**Excerpt**
However, after reviewing Jones' paper, we decided to study on determining solely whether the presence of polymorphisms in Cepaea nemoralis and environment-type had any visible correlation as a precursor to determining whether this implied selection was evident in this species, and if there was measurable gene-flow of the selected-for polymorphisms between populations in different habitats.Glossary of technical terms and their definitions:
Polymorphism - the occurrence of different forms among the members of a population or colony, or in the life cycle of an individual organism.
Subadult - an animal that is not fully an adult. Any snail that is a juvenile and doesn’t meet the size requirement to be classified as an adult is considered a subadult.
Genetic drift - the change in the frequency of a gene variant (allele) in a population due to random sampling.
Gene flow - the transfer of alleles or genes from one population to another. Migration into or out of a population may be responsible for a marked change in allele frequencies (the proportion of members carrying a particular variant of a gene).
Hypotheses:
Our null hypothesis is: There will be no correlation between the different environment type and polymorph types.
With the alternative being: There will be a correlation between different environment types and different polymorph types.

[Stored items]

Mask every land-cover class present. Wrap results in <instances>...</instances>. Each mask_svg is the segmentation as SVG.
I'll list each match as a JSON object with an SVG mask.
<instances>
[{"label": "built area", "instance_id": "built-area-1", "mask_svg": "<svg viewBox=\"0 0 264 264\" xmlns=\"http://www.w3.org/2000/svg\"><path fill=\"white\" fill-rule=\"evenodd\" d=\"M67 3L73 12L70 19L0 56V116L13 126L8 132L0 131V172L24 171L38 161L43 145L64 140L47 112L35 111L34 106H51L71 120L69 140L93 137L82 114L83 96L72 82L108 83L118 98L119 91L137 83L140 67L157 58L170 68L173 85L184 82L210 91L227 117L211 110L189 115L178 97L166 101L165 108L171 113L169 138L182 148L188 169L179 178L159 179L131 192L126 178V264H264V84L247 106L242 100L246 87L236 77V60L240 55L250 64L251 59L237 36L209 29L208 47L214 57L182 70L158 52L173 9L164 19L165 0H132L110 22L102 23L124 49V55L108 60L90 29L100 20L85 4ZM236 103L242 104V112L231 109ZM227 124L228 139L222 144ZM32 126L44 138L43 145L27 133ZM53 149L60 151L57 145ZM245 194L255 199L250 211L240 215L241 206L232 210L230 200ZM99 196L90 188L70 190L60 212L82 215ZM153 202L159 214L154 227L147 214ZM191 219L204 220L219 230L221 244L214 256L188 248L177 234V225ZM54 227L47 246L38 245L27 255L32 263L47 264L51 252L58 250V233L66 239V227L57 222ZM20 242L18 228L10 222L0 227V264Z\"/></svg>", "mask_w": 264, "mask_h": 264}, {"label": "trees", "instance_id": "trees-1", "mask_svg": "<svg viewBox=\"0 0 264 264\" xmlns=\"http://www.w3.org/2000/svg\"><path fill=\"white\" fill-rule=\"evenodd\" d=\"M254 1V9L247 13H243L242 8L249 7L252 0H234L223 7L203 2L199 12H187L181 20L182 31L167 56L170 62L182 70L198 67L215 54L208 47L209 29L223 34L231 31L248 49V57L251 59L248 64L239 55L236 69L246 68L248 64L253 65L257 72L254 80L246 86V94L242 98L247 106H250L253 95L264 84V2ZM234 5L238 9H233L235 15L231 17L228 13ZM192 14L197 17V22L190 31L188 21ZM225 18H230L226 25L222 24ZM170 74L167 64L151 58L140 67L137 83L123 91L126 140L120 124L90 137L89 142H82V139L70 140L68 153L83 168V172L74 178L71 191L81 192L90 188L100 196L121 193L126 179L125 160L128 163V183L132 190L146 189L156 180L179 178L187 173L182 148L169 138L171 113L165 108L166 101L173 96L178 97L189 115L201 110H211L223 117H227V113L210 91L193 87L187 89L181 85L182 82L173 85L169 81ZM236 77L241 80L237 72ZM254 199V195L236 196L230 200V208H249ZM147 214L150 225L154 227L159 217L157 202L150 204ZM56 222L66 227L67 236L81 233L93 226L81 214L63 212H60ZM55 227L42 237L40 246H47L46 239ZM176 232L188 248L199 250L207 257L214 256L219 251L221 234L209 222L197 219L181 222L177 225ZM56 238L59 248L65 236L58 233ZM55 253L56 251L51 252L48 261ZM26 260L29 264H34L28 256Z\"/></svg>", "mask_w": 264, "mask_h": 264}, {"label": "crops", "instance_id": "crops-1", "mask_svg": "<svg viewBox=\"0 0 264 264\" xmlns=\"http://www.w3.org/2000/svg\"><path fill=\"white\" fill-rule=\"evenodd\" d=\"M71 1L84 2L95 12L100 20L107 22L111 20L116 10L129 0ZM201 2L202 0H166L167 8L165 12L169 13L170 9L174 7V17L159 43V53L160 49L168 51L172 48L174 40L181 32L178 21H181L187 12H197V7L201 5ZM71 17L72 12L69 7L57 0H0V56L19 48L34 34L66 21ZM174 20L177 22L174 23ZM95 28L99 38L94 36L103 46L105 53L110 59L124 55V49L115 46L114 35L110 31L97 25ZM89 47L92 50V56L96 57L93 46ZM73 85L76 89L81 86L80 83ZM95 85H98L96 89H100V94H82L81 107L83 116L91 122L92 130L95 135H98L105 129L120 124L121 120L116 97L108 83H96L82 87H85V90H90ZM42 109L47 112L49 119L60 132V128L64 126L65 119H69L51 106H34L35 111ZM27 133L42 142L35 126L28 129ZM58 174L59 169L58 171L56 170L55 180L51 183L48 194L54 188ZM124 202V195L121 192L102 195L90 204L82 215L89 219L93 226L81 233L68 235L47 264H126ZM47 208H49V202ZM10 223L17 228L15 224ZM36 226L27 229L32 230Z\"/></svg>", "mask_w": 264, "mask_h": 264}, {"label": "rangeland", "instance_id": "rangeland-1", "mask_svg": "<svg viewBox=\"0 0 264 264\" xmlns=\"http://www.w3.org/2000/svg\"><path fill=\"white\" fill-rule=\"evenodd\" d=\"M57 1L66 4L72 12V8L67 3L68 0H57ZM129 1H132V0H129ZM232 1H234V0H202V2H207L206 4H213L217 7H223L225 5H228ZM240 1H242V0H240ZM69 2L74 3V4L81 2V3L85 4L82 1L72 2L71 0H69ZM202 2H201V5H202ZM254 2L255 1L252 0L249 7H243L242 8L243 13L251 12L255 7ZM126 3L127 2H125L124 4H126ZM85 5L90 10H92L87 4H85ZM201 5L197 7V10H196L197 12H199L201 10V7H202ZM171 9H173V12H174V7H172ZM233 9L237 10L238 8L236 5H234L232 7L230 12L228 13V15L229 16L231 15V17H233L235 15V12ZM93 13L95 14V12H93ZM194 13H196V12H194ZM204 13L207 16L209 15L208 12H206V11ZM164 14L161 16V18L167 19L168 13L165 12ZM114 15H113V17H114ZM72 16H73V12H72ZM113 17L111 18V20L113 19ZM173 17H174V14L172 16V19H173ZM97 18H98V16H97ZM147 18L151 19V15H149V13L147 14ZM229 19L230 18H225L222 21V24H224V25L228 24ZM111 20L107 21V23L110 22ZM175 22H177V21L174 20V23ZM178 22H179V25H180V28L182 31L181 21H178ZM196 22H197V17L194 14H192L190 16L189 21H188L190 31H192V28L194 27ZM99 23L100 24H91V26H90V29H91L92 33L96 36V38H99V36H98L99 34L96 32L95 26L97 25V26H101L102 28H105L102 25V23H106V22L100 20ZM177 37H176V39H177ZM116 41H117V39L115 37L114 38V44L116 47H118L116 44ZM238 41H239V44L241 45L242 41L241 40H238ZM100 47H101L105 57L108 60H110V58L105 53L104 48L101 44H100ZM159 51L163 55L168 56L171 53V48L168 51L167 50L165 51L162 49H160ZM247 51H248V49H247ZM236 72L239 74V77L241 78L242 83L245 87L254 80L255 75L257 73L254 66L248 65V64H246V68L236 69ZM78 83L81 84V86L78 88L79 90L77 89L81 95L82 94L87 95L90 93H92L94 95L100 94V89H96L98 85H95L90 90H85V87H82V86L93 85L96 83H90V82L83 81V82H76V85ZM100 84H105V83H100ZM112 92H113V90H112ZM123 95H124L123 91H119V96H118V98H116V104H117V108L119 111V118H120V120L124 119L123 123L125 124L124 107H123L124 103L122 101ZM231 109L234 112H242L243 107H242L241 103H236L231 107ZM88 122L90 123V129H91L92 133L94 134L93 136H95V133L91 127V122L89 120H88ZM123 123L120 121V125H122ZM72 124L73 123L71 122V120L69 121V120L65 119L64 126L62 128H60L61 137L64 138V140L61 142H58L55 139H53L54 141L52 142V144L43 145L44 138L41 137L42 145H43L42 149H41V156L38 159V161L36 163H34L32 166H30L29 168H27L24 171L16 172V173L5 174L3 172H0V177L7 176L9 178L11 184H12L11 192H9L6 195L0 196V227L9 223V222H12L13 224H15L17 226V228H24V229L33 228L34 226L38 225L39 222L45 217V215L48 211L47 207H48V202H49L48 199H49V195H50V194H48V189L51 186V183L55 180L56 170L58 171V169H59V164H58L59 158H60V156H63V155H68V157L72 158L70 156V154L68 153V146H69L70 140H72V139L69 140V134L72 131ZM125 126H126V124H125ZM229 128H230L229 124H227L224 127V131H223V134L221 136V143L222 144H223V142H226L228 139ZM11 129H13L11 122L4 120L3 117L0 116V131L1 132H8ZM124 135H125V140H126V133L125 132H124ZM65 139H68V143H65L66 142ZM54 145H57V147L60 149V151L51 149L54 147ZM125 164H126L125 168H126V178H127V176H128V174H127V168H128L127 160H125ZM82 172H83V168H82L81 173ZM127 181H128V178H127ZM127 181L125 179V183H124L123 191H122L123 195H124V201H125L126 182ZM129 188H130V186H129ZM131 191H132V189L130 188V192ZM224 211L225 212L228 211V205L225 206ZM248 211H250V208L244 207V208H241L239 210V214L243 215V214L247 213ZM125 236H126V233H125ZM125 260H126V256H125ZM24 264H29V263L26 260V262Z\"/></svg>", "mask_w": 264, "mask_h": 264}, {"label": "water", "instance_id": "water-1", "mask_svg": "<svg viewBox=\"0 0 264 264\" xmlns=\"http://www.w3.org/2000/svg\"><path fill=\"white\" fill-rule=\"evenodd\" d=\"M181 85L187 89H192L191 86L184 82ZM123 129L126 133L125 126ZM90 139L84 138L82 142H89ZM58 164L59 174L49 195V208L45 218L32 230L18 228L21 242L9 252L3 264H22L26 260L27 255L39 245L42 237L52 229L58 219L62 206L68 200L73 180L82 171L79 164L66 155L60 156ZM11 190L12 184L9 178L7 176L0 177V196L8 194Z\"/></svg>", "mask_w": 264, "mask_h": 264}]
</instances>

**Activity**
Could you reproduce, word for word, the stretch of the snail study excerpt from "Genetic drift - the" through "different polymorph types."?

**Exercise output**
Genetic drift - the change in the frequency of a gene variant (allele) in a population due to random sampling.
Gene flow - the transfer of alleles or genes from one population to another. Migration into or out of a population may be responsible for a marked change in allele frequencies (the proportion of members carrying a particular variant of a gene).
Hypotheses:
Our null hypothesis is: There will be no correlation between the different environment type and polymorph types.
With the alternative being: There will be a correlation between different environment types and different polymorph types.